AQA A Level Maths: Statistics复习笔记1.1.1 Sampling & Data Collection

Types of Data

What are the different types of data?

  • Qualitative data is data that is usually given in words not numbers to describe something
    • For example: the colour of a teacher's car
  • Quantitative data is data that is given using numbers which counts or measures something
    • For example: the number of pets that a student has
  • Discrete data is quantitative data that needs to be counted
    • Discrete data can only take specific values from a set of (usually finite) values
    • For example: the number of times a coin is flipped until a tails is obtained
  • Continuous data is quantitative data that needs to be measured
    • Continuous data can take any value within a range of infinite values
    • For example: the height of a student
  • Age can be discrete or continuous depending on the context or how it is defined
    • If you mean how many years old a person is then this is discrete
    • If you mean how long a person has been alive then this is continuous

What other key words do I need to know?

  • The population refers to the whole set of things which you are interested in
    • For example: if a vet wanted to know how long a typical French bulldog slept for in a day then the population would be all the French bulldogs in the world
  • A sample refers to a subset of the population which is used to collect data from
    • For example: the vet might take a sample of French bulldogs from different cities and record how long they sleep in a day
  • A sampling frame is a list of all members of the population
    • For example: a list of employees’ names within a company
  • A population parameter is a numerical value which describes a characteristic of the population
    • These are usually unknown
    • For example: the mean height of all 16-year-olds in the UK
  • A sample statistic is a value computed using data from the sample
    • These are used to estimate population parameters
    • For example: the mean height of 200 16-year-olds from randomly selected cities in the UK

Sampling Techniques

What are the differences between a census and sampling?

  • A census collects data about all the members of a population
    • For example: the Government in England does a national census every 10 years to collect data about every person living in England at the time
  • The main advantage of a census is that it gives fully accurate results
  • The disadvantages of a census are:
    • It is time consuming and expensive to carry out
    • It can destroy or use up all the members of a population when they are consumables (imagine a company testing every single firework)
  • Sampling is used to collect data from a subset of the population
  • The advantages of sampling are:
    • It is quicker and cheaper than a census
    • It leads to less data needing to be analysed
  • The disadvantages of sampling are:
    • It might not represent the population accurately
    • It could introduce bias

What sampling techniques do I need to know?Sampling Critique

When should each sampling technique be used or avoided?

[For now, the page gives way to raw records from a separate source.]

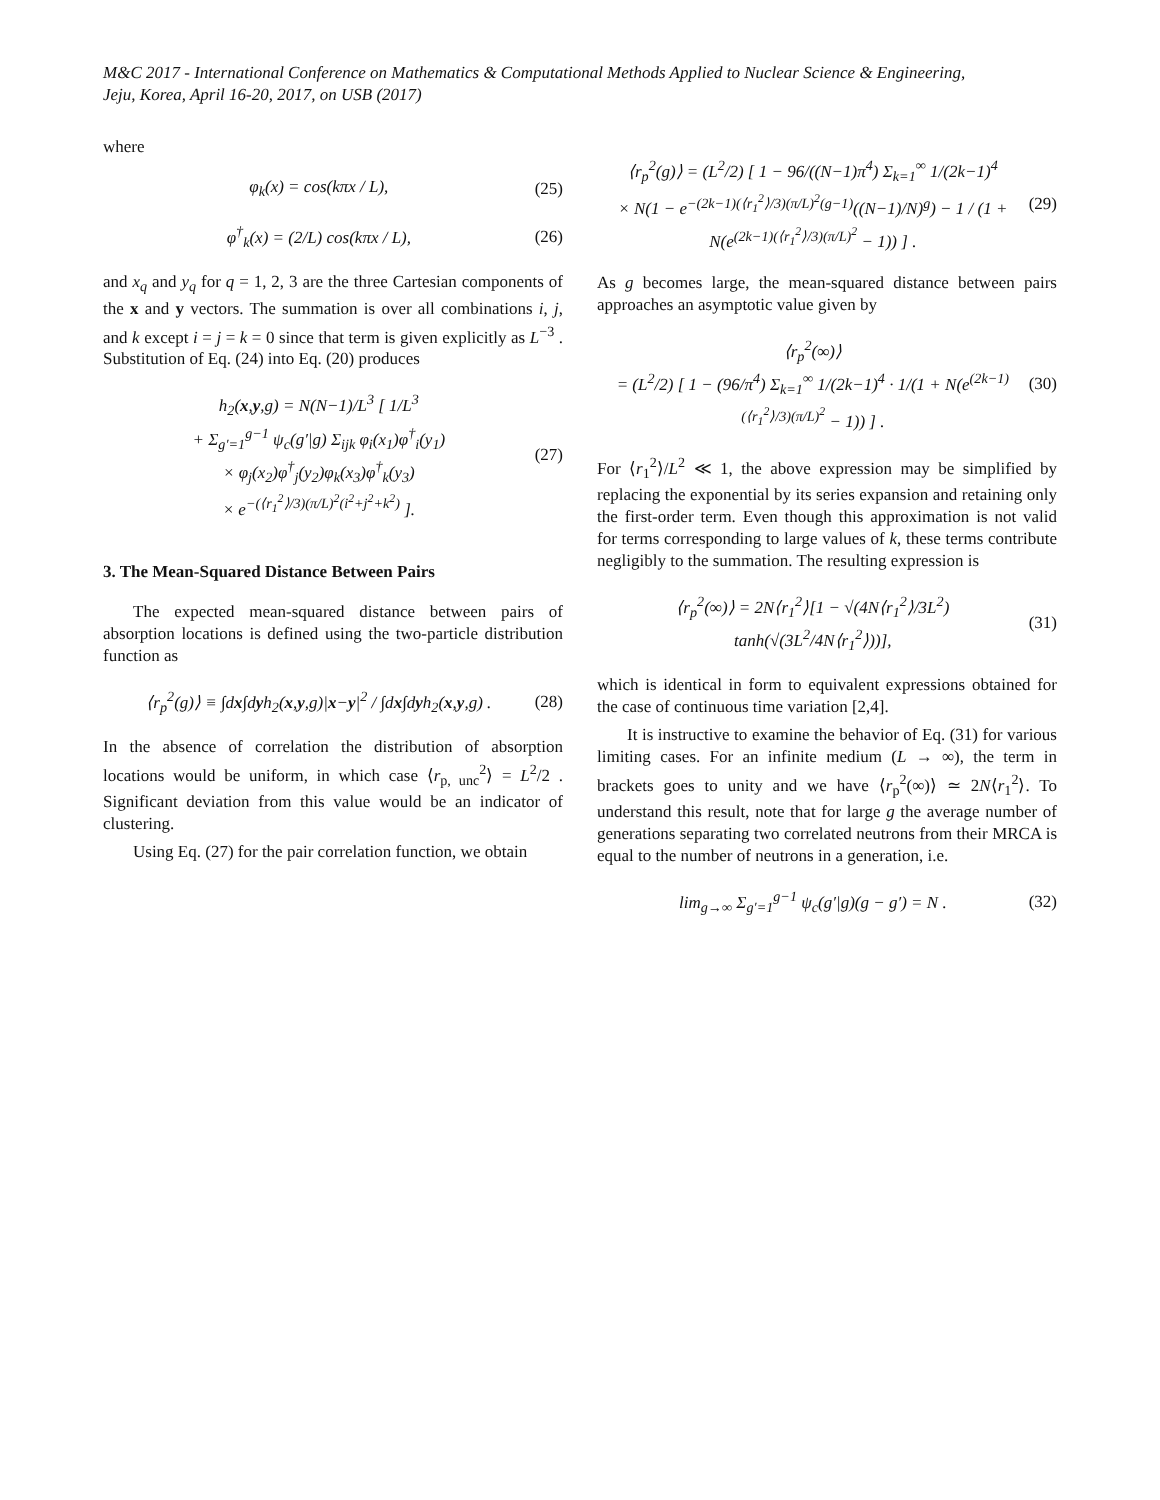M&C 2017 - International Conference on Mathematics & Computational Methods Applied to Nuclear Science & Engineering,
Jeju, Korea, April 16-20, 2017, on USB (2017)
where
φ<sub>k</sub>(x) = cos(kπx / L), (25)
φ<sup>†</sup><sub>k</sub>(x) = (2/L) cos(kπx / L), (26)
and x<sub>q</sub> and y<sub>q</sub> for q = 1, 2, 3 are the three Cartesian components of the x and y vectors. The summation is over all combinations i, j, and k except i = j = k = 0 since that term is given explicitly as L<sup>−3</sup> . Substitution of Eq. (24) into Eq. (20) produces
h<sub>2</sub>(x,y,g) = N(N−1)/L<sup>3</sup> [ 1/L<sup>3</sup>
+ Σ<sub>g′=1</sub><sup>g−1</sup> ψ<sub>c</sub>(g′|g) Σ<sub>ijk</sub> φ<sub>i</sub>(x<sub>1</sub>)φ<sup>†</sup><sub>i</sub>(y<sub>1</sub>)
× φ<sub>j</sub>(x<sub>2</sub>)φ<sup>†</sup><sub>j</sub>(y<sub>2</sub>)φ<sub>k</sub>(x<sub>3</sub>)φ<sup>†</sup><sub>k</sub>(y<sub>3</sub>)
× e<sup>−(⟨r<sub>1</sub><sup>2</sup>⟩/3)(π/L)<sup>2</sup>(i<sup>2</sup>+j<sup>2</sup>+k<sup>2</sup>)</sup> ]. (27)
3. The Mean-Squared Distance Between Pairs
The expected mean-squared distance between pairs of absorption locations is defined using the two-particle distribution function as
⟨r<sub>p</sub><sup>2</sup>(g)⟩ ≡ ∫dx∫dyh<sub>2</sub>(x,y,g)|x−y|<sup>2</sup> / ∫dx∫dyh<sub>2</sub>(x,y,g) . (28)
In the absence of correlation the distribution of absorption locations would be uniform, in which case ⟨r<sub>p, unc</sub><sup>2</sup>⟩ = L<sup>2</sup>/2 . Significant deviation from this value would be an indicator of clustering.
Using Eq. (27) for the pair correlation function, we obtain
⟨r<sub>p</sub><sup>2</sup>(g)⟩ = (L<sup>2</sup>/2) [ 1 − 96/((N−1)π<sup>4</sup>) Σ<sub>k=1</sub><sup>∞</sup> 1/(2k−1)<sup>4</sup>
× N(1 − e<sup>−(2k−1)(⟨r<sub>1</sub><sup>2</sup>⟩/3)(π/L)<sup>2</sup>(g−1)</sup>((N−1)/N)<sup>g</sup>) − 1 / (1 + N(e<sup>(2k−1)(⟨r<sub>1</sub><sup>2</sup>⟩/3)(π/L)<sup>2</sup></sup> − 1)) ] . (29)
As g becomes large, the mean-squared distance between pairs approaches an asymptotic value given by
⟨r<sub>p</sub><sup>2</sup>(∞)⟩
= (L<sup>2</sup>/2) [ 1 − (96/π<sup>4</sup>) Σ<sub>k=1</sub><sup>∞</sup> 1/(2k−1)<sup>4</sup> · 1/(1 + N(e<sup>(2k−1)(⟨r<sub>1</sub><sup>2</sup>⟩/3)(π/L)<sup>2</sup></sup> − 1)) ] . (30)
For ⟨r<sub>1</sub><sup>2</sup>⟩/L<sup>2</sup> ≪ 1, the above expression may be simplified by replacing the exponential by its series expansion and retaining only the first-order term. Even though this approximation is not valid for terms corresponding to large values of k, these terms contribute negligibly to the summation. The resulting expression is
⟨r<sub>p</sub><sup>2</sup>(∞)⟩ = 2N⟨r<sub>1</sub><sup>2</sup>⟩[1 − √(4N⟨r<sub>1</sub><sup>2</sup>⟩/3L<sup>2</sup>) tanh(√(3L<sup>2</sup>/4N⟨r<sub>1</sub><sup>2</sup>⟩))], (31)
which is identical in form to equivalent expressions obtained for the case of continuous time variation [2,4].
It is instructive to examine the behavior of Eq. (31) for various limiting cases. For an infinite medium (L → ∞), the term in brackets goes to unity and we have ⟨r<sub>p</sub><sup>2</sup>(∞)⟩ ≃ 2N⟨r<sub>1</sub><sup>2</sup>⟩. To understand this result, note that for large g the average number of generations separating two correlated neutrons from their MRCA is equal to the number of neutrons in a generation, i.e.
lim<sub>g→∞</sub> Σ<sub>g′=1</sub><sup>g−1</sup> ψ<sub>c</sub>(g′|g)(g − g′) = N . (32)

  • Simple random sampling: this should be used when you want a random sample to avoid bias
    • Useful when you have a small population or want a small sample (such as children in a class)
    • This can not be used if it is not possible to number or list all the members of the population (such as fish in a lake)
  • Systematic sampling: this should be used when you want a random sample from a large population
    • Useful when there is a natural order (such as a list of names or a conveyor belt of items)
    • In order for the sample to be random the sampling frame needs to be random
    • This can not be used if it is not possible to number or list all the members of the population (such as penguins in Antarctica)
  • Stratified sampling: this should be used when the population can be split into obvious groups of members (where members within a group have a common characteristic)
    • Useful when there are very different groups of members within a population
    • The sample will be representative of the population structure
    • The members selected from each stratum are chosen randomly
    • This can not be used if the population can not be split into groups or if the groups overlap
  • Quota sampling: this should be used when a small sample is needed to be representative of the population structure
    • Useful when collecting data by asking people who walk past you in a public place or when a sampling frame is not available
    • This can introduce bias as some members of the population might choose not to be included in the sample
  • Opportunity (convenience) sampling: this should be used when a sample is needed quickly
    • Useful when a list of the population is not possible
    • This is unlikely to be representative of the population structure

What are the main criticisms of sampling techniques?

  • Most sampling techniques can be improved by taking a larger sample
  • Sampling can introduce bias - so you want to minimise the bias within a sample
    • To minimise bias the sample should be random
  • A sample only gives information about those members
    • Different samples may lead to different conclusions about the population

Worked Example

Mike is a biologist studying mice in an open enclosure. He has access to approximately 540 field mice and 260 harvest mice. Mike wants to sample 10 mice and he wants the proportions of the two types of mice in his sample to reflect their respective proportions of the population.

(a)Calculate the number of field mice and harvest mice that Mike should include in his sample.
(b)Given that Mike does not have a list of all mice in the enclosure, state the name of this sampling method.
(c)Suggest one way in which Mike could improve his sampling method.


Exam Tip

  • Use common sense when answering questions on this topic. The best way to get a deeper understanding of sampling is to read real articles in the news and think about the sampling methods that have been used.
  • Stratified and quota sampling seem similar, but the main difference is stratified involves randomly selecting the members within each stratum.